Pada
masa dahulu terdapat dua orang kakak beradik dari Jogyakarta yang bernama
Brojoguno dan Brojomesti. Keduanya merupakan pelarian dari kerajaan Mataram
yang ketika itu hancur karena kedatangan Belanda yang mengakibatkan Mataram
terpecah menjadi dua yakni Daerah Istimewa Yogyakarta dan Surakarta. Mereka
mencari tempat perlindungan dan akhirnya membuka hutan di daerah ini.
Berkat kegigihan beliau, akhirnya terbentuk suatu komunitas masyarakat kecil
yang dapat bercocok tanam. Pada suatu hari komunitas masyarakat ini kedatangan
perampok. Sebagai pamong rakyat, Brojoguno bertindak untuk melindungi
masyarakatnya dengan mengacungkan kepalan tangannya (mengepalkan tangannya) ke
arah perampok, sehingga perampok tersebut takut dan lari. Kemudian si perampok
lari menuju arah selatan dan diam (meneng) disana hingga akhirnya tempat
berhentinya perampok itu dinamakan Muneng (sebuah dukuh di dusun Kepel). Dari peristiwa Brojoguno mengepalkan tangannyalah nama desa Kepel
diambil.
Adapun
sejarah estafet kepemimpinan desa Kepel dimulai pada masa kolonial Belanda yang
mengangkat seorang demang (kepala desa) pada tahun 1800-an yakni
Kerto Tembok (Tembok: nama dusun tempat beliau tinggal). Kemudian diteruskan
oleh putranya Rono Sentono. Pada tahun 1930-an (pada masa kolonial Jepang)

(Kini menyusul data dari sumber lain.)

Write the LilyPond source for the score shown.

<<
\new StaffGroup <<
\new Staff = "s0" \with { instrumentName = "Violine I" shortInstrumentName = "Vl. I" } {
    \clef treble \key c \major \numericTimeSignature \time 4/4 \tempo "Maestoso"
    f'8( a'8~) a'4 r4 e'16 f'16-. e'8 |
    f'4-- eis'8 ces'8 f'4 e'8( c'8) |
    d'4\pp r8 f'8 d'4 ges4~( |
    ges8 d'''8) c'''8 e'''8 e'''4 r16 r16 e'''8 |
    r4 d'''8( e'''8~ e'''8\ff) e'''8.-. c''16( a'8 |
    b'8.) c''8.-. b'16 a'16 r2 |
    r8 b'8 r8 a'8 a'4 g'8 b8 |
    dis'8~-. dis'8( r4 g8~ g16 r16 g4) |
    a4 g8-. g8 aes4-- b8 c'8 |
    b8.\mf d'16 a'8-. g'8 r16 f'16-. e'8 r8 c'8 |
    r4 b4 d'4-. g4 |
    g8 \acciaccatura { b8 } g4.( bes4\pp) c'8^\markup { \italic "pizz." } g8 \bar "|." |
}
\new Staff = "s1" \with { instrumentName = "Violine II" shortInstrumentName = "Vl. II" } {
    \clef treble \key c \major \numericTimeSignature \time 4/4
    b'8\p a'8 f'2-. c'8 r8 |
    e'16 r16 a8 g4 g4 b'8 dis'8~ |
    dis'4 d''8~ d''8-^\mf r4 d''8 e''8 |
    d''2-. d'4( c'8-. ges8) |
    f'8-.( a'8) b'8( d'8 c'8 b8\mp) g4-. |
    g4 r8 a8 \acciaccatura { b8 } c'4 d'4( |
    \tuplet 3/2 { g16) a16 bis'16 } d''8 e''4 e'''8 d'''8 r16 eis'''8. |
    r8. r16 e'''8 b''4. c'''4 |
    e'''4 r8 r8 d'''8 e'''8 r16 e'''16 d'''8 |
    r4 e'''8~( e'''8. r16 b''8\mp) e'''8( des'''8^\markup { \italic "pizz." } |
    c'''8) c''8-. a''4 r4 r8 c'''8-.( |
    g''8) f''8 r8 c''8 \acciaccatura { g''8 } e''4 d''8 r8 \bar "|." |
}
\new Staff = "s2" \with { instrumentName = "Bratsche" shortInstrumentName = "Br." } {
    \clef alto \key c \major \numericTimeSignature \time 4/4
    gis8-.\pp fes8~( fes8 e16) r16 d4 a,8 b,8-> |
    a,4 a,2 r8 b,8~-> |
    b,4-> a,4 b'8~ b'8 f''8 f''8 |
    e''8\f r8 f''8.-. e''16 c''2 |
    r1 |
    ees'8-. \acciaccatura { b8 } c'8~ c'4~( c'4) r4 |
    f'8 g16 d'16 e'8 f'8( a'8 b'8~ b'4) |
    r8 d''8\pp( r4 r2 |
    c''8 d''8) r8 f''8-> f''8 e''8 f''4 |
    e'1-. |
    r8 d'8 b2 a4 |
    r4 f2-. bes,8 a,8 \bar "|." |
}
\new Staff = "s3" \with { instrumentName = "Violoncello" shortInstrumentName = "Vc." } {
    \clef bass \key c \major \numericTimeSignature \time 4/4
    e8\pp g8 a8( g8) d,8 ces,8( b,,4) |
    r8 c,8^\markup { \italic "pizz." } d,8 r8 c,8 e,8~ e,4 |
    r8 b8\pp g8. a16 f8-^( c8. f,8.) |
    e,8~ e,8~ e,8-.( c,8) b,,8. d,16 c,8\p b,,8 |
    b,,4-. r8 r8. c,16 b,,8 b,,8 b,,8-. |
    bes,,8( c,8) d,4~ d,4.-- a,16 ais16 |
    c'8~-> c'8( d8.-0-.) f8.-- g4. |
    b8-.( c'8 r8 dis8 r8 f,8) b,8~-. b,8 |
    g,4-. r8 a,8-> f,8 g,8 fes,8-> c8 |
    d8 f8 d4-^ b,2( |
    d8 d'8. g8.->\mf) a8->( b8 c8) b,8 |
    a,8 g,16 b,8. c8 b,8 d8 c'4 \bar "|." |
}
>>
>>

dipimpin oleh Samarto, pada masa beliau diadakan pembagian wilayah dusun.
Kepemimpinan
Samarto dilanjutkan oleh Harjo Sumarmo (dari masa kolonial Jepang hingga orde
baru). Pada tahun 1965, terjadi kekosongan pemimpin desa dan akhirnya Mbah
Sardi/Mbah Carik ditunjuk sebagai PJ (pemimpin sementara selama peralihan
kekuasaan yang dipilih oleh camat). Hingga tahun 1972 barulah dilantik Imam
Muhyar sebagai carik, pada tahun ini dirintis pembangunan balai desa untuk pertama
kali. Pada tahun 1992, Mbah Sardi ditujuk kembali menjadi PJ. Akhirnya pada
tahun 1994 Suwarno dilantik sebagai kepala desa, akan tetapi kepemimpinannya
hanya bertahan selama enam tahun. Pada tahun 2000 Mbah Sardi kembali dipilih
menjadi PJ selama satu tahun. Di tahun 2001-2010 Puji Utomo diplih untuk
menjadi kepala desa Kepel. Dan pada tahun 2010 hingga sekarang desa Kepel
dipimpin oleh Sungkono.
Tempat yang dianggap sakral. Pada malam
1 Suro sebagian warga berbondong-bondong ke tempat yang dianggap sakral
tersebut. Salah satunya merupakan arca yang terletak di dusun Giringan. Di
samping itu warga juga membawa makanan / sedekah sebagai salah satu wujud rasa
syukur kepada Tuhan Yang Maha Esa. Adapun ritual adat-religi seperti
selamatan telung wulan, piton-piton, resik deso, kirim do'a di
punden-punden yang dianggap sakral oleh masyarakat setempat.
Adapun
Desa Kepel dibagi menjadi 4 (empat) dusun, yaitu :
- Dusun
Giringan
- Dusun Kepel
- Dusun Dowo
- Dusun
Gligi
Secara geografis, desa Kepel adalah sebuah desa agraris yang terletak di
lereng pegunungan Wilis tepatnya di kecamatan Kare kabupaten Madiun. Desa Kepel
merupakan desa yang terletak di sebelah Timur 25 km dari kabupaten Madiun dan
15 km dari kecamatan Kare. Waktu tempuh ke Pusat Pemerintahan kabupaten sekitar satu jam
sedangkan lama tempuh ke Kantor kecamatan Kare sekitar setengah jam. Desa ini
mempunyai empat dusun, yaitu dusun :
Giringan RW.001 yang terdiri dari 7 RT
Kepel RW.002 yang terdiri dari 8 RT
Dowo RW.003 yang terdiri dari 6 RT
Gligi RW.004 yang terdiri dari 6 RT.
Kepel RW.002 yang terdiri dari 8 RT
Dowo RW.003 yang terdiri dari 6 RT
Gligi RW.004 yang terdiri dari 6 RT.
Uniknya, Pusat pemerintahan desa Kepel sendiri terletak di dusun
Giringan bukan di dusun Kepel dikarenakan letak geografis dusun Giringan berada ditengah-tengah Desa Kepel.